PROBLEM DESCRIPTION: Retype the text on the London upward extensions consultation word for word, in full.

EXCERPT PROVIDED:
Tuesday 07 March 2017

In April 2016, the Department for Communities and Local Government, alongside the Mayor of London, opened a consultation on the implementation of planning changes and upward extensions in London.

The Government consulted jointly with former Mayor of London, Boris Johnson, on proposals to increase housing supply in London by allowing a limited number of additional storeys on existing buildings through a permitted development right, local development orders or development plan policies, as an alternative method of expansion on brownfield land.

110 responses were received and in summary, respondents were supportive of the principle of building up to deliver more homes, but there were mixed views about the proposed mechanisms to do so.

Only half of respondents felt that greater freedom to build upwards on existing premises could be a viable option to increase housing while protecting London’s open spaces. Physical practicalities rather than securing planning permission was deemed as the main restriction.

NAEA Propertymark responded to the consultation and welcomed the idea of upward extensions as a way to increase housing whilst protecting open spaces, which in London, are at a premium.

More than half of respondents were not supportive of a London permitted development right with prior approval and felt that a one-size-fits all permitted development right approach was unworkable.

The proposed neighbour consultation scheme to engage the community in any future plans however was welcomed by respondents to the consultation.

NAEA Propertymark agreed with the proposed options for neighbour consultation and believe that local residents must be informed as early as possible in the planning process. NAEA Propertymark also stated that residents must be given the opportunity to provide comments to a consultation or attend a public event which outlines the plans.

Data items:
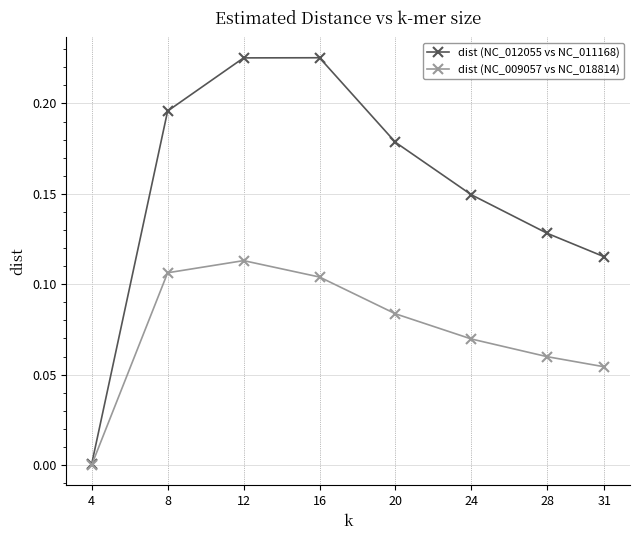

Rank the series by their average value, from lowest to highest.

dist (NC_009057 vs NC_018814), dist (NC_012055 vs NC_011168)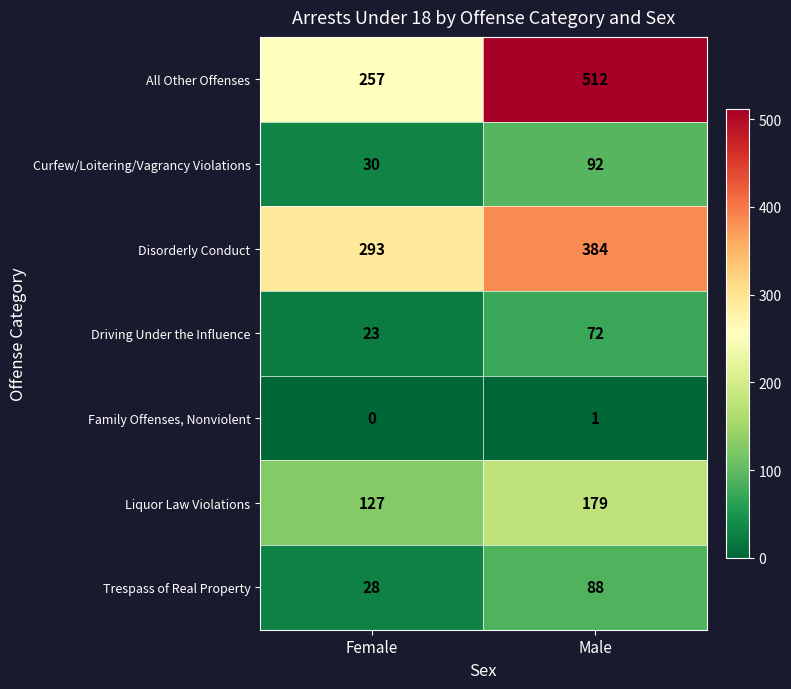

The value of Driving Under the Influence at Female is 40. True or false?

False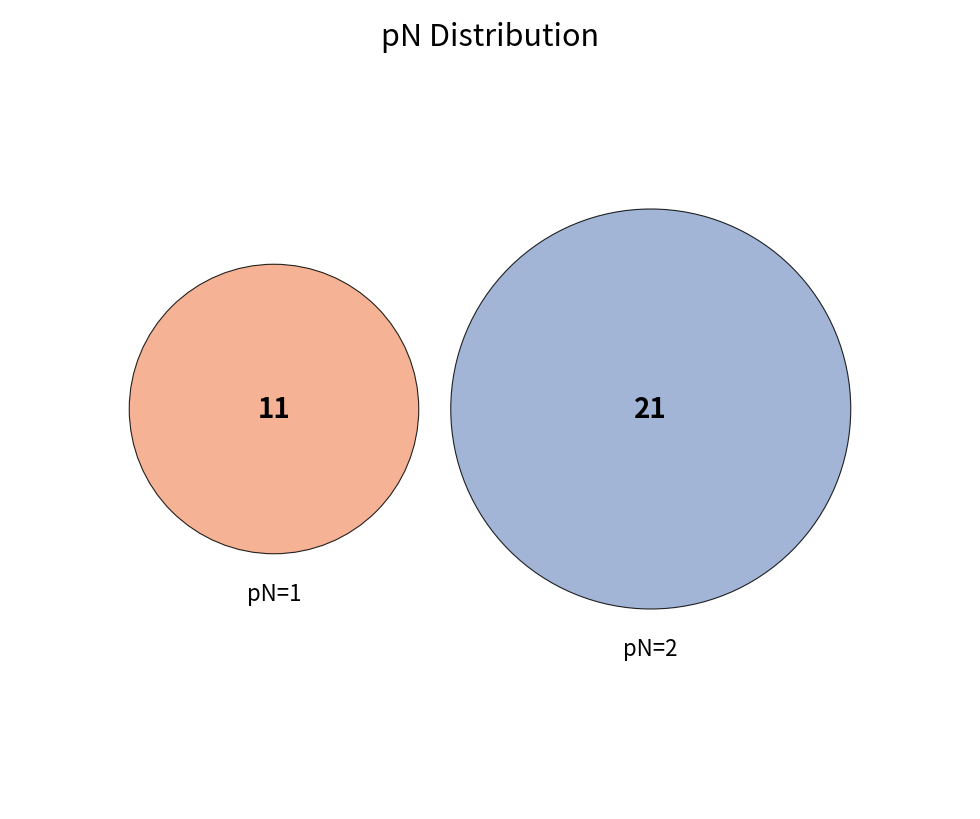

True or false: 2 accounts for 66% of the total.

True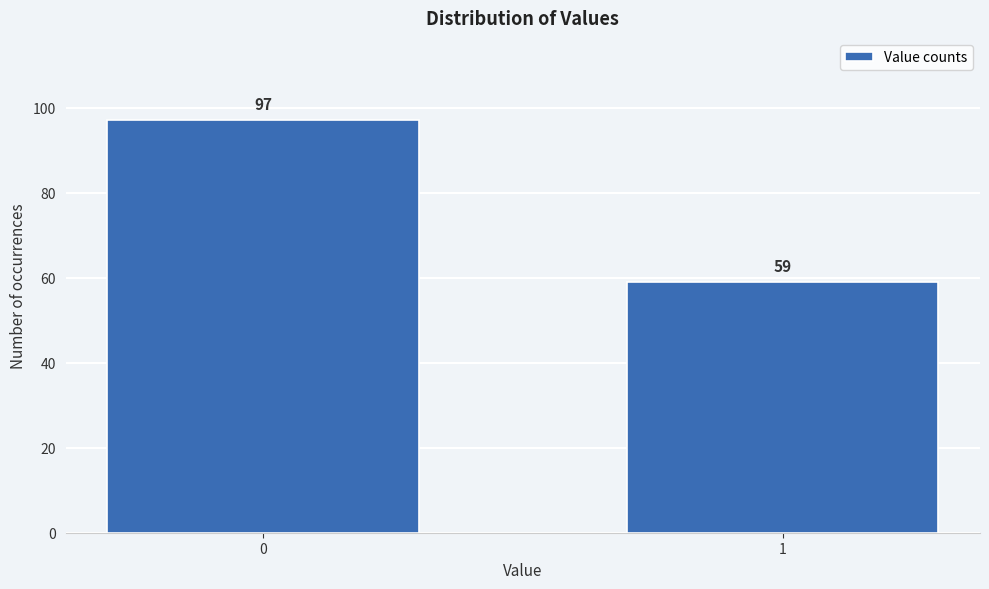

Reading left to right, transcribe all the data shown in this chart.

97	59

EXERCISE OUTPUT:
Tuesday 07 March 2017

In April 2016, the Department for Communities and Local Government, alongside the Mayor of London, opened a consultation on the implementation of planning changes and upward extensions in London.

The Government consulted jointly with former Mayor of London, Boris Johnson, on proposals to increase housing supply in London by allowing a limited number of additional storeys on existing buildings through a permitted development right, local development orders or development plan policies, as an alternative method of expansion on brownfield land.

110 responses were received and in summary, respondents were supportive of the principle of building up to deliver more homes, but there were mixed views about the proposed mechanisms to do so.

Only half of respondents felt that greater freedom to build upwards on existing premises could be a viable option to increase housing while protecting London’s open spaces. Physical practicalities rather than securing planning permission was deemed as the main restriction.

NAEA Propertymark responded to the consultation and welcomed the idea of upward extensions as a way to increase housing whilst protecting open spaces, which in London, are at a premium.

More than half of respondents were not supportive of a London permitted development right with prior approval and felt that a one-size-fits all permitted development right approach was unworkable.

The proposed neighbour consultation scheme to engage the community in any future plans however was welcomed by respondents to the consultation.

NAEA Propertymark agreed with the proposed options for neighbour consultation and believe that local residents must be informed as early as possible in the planning process. NAEA Propertymark also stated that residents must be given the opportunity to provide comments to a consultation or attend a public event which outlines the plans.